Data Lakehouse Architecture
Combine data lake flexibility with data warehouse performance. Covers lakehouse design principles, Delta Lake, Apache Iceberg, table formats, schema evolution, time travel, and the patterns that eliminate the data lake vs. warehouse tradeoff.
Data lakes store everything cheaply but are slow and unreliable for analytics. Data warehouses are fast and reliable but expensive and rigid. The lakehouse combines both: open file formats on cheap object storage with ACID transactions, schema enforcement, and warehouse-level query performance.
Architecture Comparison
Data Warehouse:
Storage: Proprietary (Snowflake, BigQuery, Redshift)
Format: Internal, optimized
Cost: $$$ (compute + storage bundled)
Schema: Enforced on write (schema-on-write)
ACID: Yes
ML/DS: Export data to separate system
Data Lake:
Storage: Object storage (S3, GCS, ADLS)
Format: Open (Parquet, ORC, JSON, CSV)
Cost: $ (cheap storage)
Schema: None (schema-on-read)
ACID: No (eventual consistency, no transactions)
ML/DS: Direct access ✓
Problem: "Data swamp" — unreliable, slow, no governance
Data Lakehouse:
Storage: Object storage (S3, GCS, ADLS) — cheap
Format: Open + table format (Delta Lake, Iceberg, Hudi)
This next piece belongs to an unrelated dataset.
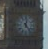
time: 5:01
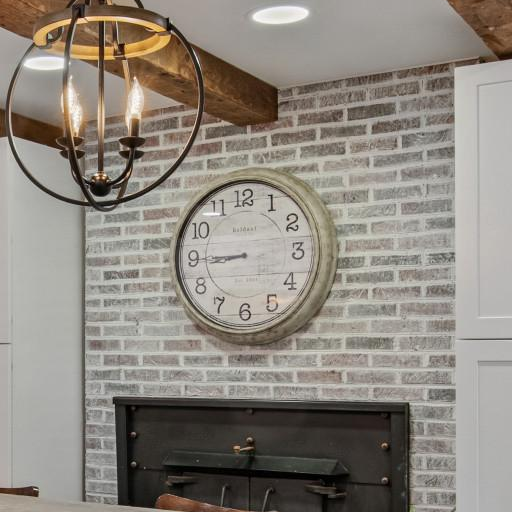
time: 8:44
Cost: $$ (cheap storage, efficient compute)
Schema: Enforced (schema-on-write with evolution)
ACID: Yes (transactions on object storage)
ML/DS: Direct access ✓
Best of both: Warehouse reliability + lake flexibility
Table Formats
Delta Lake (Databricks):
Transaction log: JSON files tracking changes
Key features:
☐ ACID transactions on Spark/object storage
☐ Schema enforcement and evolution
☐ Time travel (query historical versions)
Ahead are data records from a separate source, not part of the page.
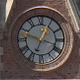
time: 12:48
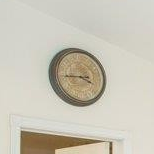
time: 3:44
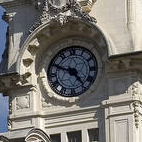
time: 4:49
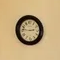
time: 2:46
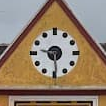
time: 9:29
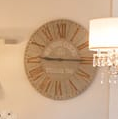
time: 9:15
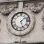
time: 1:26
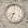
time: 8:34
☐ MERGE (upserts on data lake)
☐ Z-ordering (data layout optimization)
Apache Iceberg (Netflix):
Transaction log: Manifest files with snapshot isolation
Key features:
☐ Partition evolution (change partitioning without rewrite)
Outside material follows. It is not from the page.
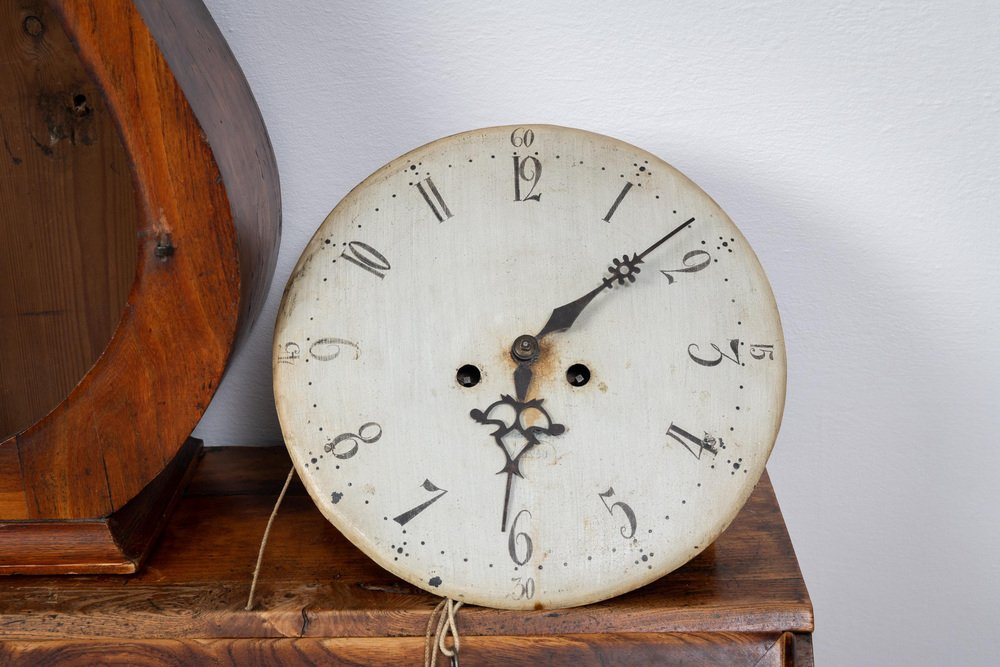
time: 6:08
☐ Hidden partitioning (query without knowing partition scheme)
☐ Schema evolution (add/rename/drop columns safely)
☐ Time travel and rollback
☐ Engine-agnostic (Spark, Trino, Flink, Dremio)
Apache Hudi (Uber):
Transaction log: Timeline metadata
Key features:
☐ Upserts and deletes optimized for streaming
☐ Incremental processing (only changed data)
☐ Record-level change tracking
☐ Compaction for read optimization
Implementation
-- Delta Lake: Creating and querying a lakehouse table
-- Create managed Delta table
CREATE TABLE events (
event_id STRING,
user_id STRING,
event_type STRING,
event_data MAP<STRING, STRING>,
event_timestamp TIMESTAMP
)
USING DELTA
PARTITIONED BY (date(event_timestamp))
LOCATION 's3://data-lake/events/';
-- ACID upserts (impossible on raw Parquet files)
MERGE INTO events AS target
USING new_events AS source
ON target.event_id = source.event_id
WHEN MATCHED THEN UPDATE SET *
WHEN NOT MATCHED THEN INSERT *;
-- Time travel: Query data as it was yesterday
SELECT * FROM events TIMESTAMP AS OF '2024-03-14';
-- Version rollback: Undo a bad data load
RESTORE TABLE events TO VERSION AS OF 42;
-- Schema evolution: Add column without rewriting data
ALTER TABLE events ADD COLUMN session_id STRING;
Anti-Patterns
| Anti-Pattern | Consequence | Fix |
|---|---|---|
| Raw Parquet files without table format | No ACID, no schema, data corruption risk | Use Delta Lake, Iceberg, or Hudi |
| Over-partition | Too many small files, slow queries | Partition by date, not by every dimension |
| No compaction | Small files accumulate, read performance degrades | Regular compaction (OPTIMIZE / rewrite) |
| Skip schema enforcement | ”Data swamp” — unreliable data quality | Schema enforcement on write |
| Vendor lock-in table format | Cannot switch compute engines | Open formats (Iceberg) for engine flexibility |
The lakehouse is not a product — it is an architecture pattern. You combine open storage (S3), an open table format (Delta/Iceberg), and any compute engine (Spark, Trino, Flink) to get warehouse-quality analytics on data lake economics.